März 1999

990302

ENERGIE-CHRONIK


Rücktritt von Oskar Lafontaine löst Kursfeuerwerk an der Börse aus

Noch am Abend des 11.3., an dem die Medien über den Krach im Kabinett (990301) berichteten und Schröder dementieren ließ, daß er mit seinem Rücktritt gedroht habe, teilte Oskar Lafontaine überraschend seinen Rücktritt als Bundesfinanzminister und SPD-Vorsitzender mit. Lafontaine nannte zunächst keine Gründe für seine Entscheidung. Offenbar will er aber signalisieren, daß die von ihm und dem linken SPD-Flügel vertretene Finanz-, Wirtschafts- und Sozialpolitik grundsätzlich unvereinbar ist mit dem Kurs, den Schröder verfolgt. Die Verärgerung über die Indiskretionen in der Bundesregierung scheint den letzten Anstoß gegeben zu haben. Neuer Bundesfinanzminister wird nun der bisherige hessische Ministerpräsident Hans Eichel, während Schröder auf einem Sonderparteitag der SPD am 12. April die Nachfolge Lafontaines als SPD-Vorsitzender antreten will.

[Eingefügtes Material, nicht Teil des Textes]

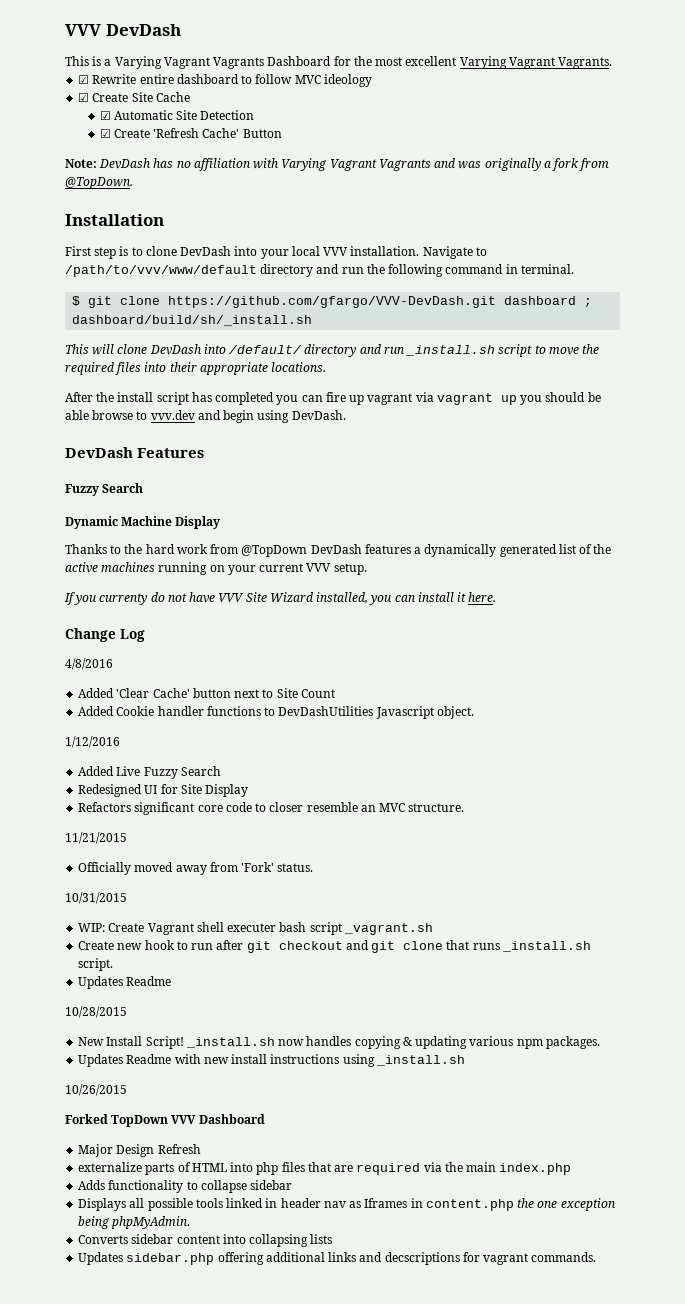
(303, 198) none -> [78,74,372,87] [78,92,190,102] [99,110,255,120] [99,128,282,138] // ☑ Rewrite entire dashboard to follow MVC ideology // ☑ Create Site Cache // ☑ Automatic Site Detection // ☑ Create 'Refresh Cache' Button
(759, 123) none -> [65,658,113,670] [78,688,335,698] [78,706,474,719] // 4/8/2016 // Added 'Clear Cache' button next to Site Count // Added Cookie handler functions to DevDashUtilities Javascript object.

Der Rücktritt Lafontaines wurde von den Spitzenvertretern der deutschen Wirtschaft einhellig begrüßt. Bedauern äußerten hingegen die Grünen und der Deutsche Gewerkschaftsbund. Die Börse reagierte mit einem "Kursfeuerwerk": Am Morgen des 12.3. kletterte der Deutsche Aktienindex (DAX) innerhalb weniger Minuten um mehr als 300 Punkte auf fast 5100 Zähler. Die Aktien von RWE verteuerten sich um über 12 Prozent, die der Veba um knapp 9 Prozent und die der Viag um 5 Prozent (FR, 12.3.; Handelsblatt, 15.3.).

Nach Meinung des Handelsblatts (15.3.) ist Schröder nunmehr in der Lage, zumindest mittelfristig einen anderen politischen Kurs in der Bonner Koalition durchzusetzen: "Er wird die SPD verändern, er wird sie programmatisch auf einen wirtschaftsfreundlicheren, verstärkt angebotsorientierten Kurs einschwören. Die SPD wird diesen Politikwechsel mitmachen müssen - ihr bleibt keine andere Wahl, wenn sie an der Macht bleiben will. Dieser Politikwechsel wird von heftigen Auseinandersetzungen innerhalb der SPD begleitet sein. Schröder wird viel Fingerspitzengefühl aufbringen müssen, um Herr des Verfahrens zu bleiben."